**What is expected**
Update the material below, from the line containing "διορθωτικής: διορθωτικής -> καταστάσεις" through the line containing "και colour: purple -> orange", by replacing "underline" with "bold" and leaving everything else unchanged. Give only those lines.

**Given records**
● ● ● ● ● ● ●

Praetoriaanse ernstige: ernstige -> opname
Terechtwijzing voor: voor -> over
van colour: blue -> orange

● ● ● ● ● ● ●

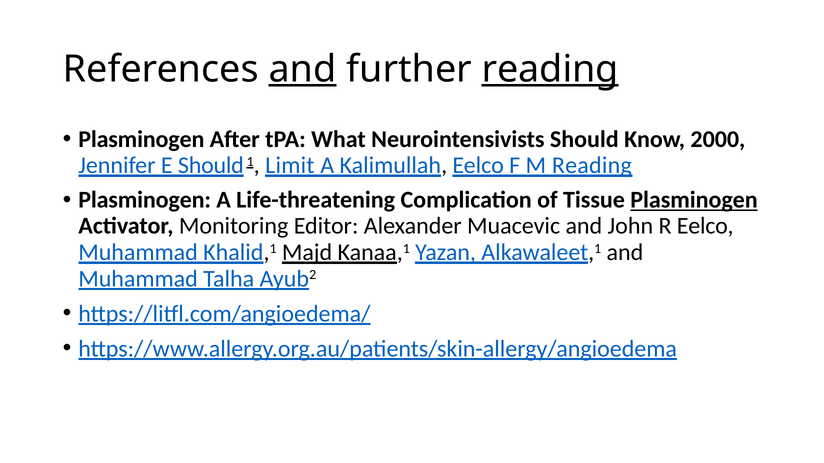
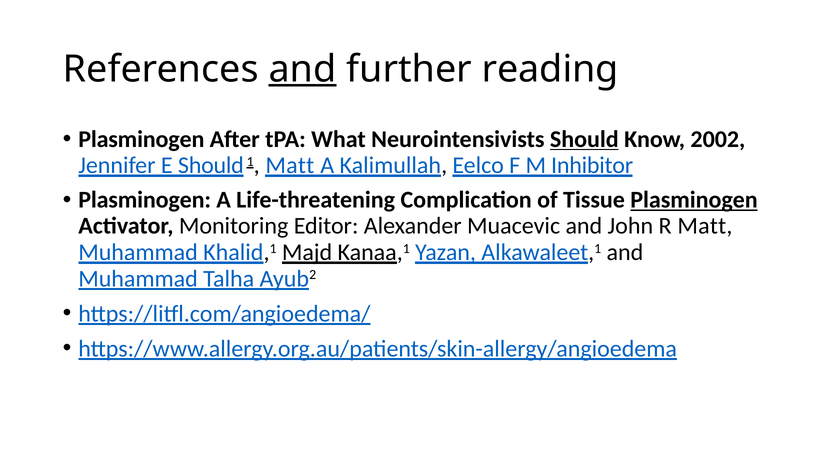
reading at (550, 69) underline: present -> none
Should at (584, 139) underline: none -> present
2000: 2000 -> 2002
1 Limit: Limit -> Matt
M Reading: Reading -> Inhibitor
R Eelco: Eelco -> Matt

● ● ● ● ● ● ●

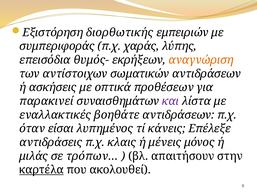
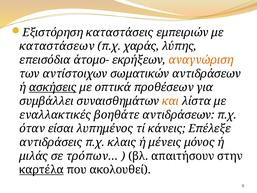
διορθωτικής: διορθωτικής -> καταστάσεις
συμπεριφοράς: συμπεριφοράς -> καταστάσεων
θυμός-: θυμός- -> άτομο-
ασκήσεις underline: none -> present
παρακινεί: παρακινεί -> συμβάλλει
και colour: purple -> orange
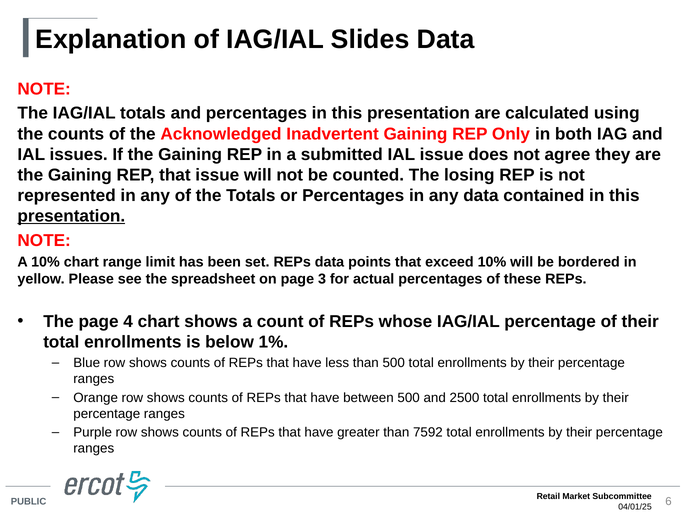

● ● ● ● ● ● ●

**Result**
διορθωτικής: διορθωτικής -> καταστάσεις
συμπεριφοράς: συμπεριφοράς -> καταστάσεων
θυμός-: θυμός- -> άτομο-
ασκήσεις bold: none -> present
παρακινεί: παρακινεί -> συμβάλλει
και colour: purple -> orange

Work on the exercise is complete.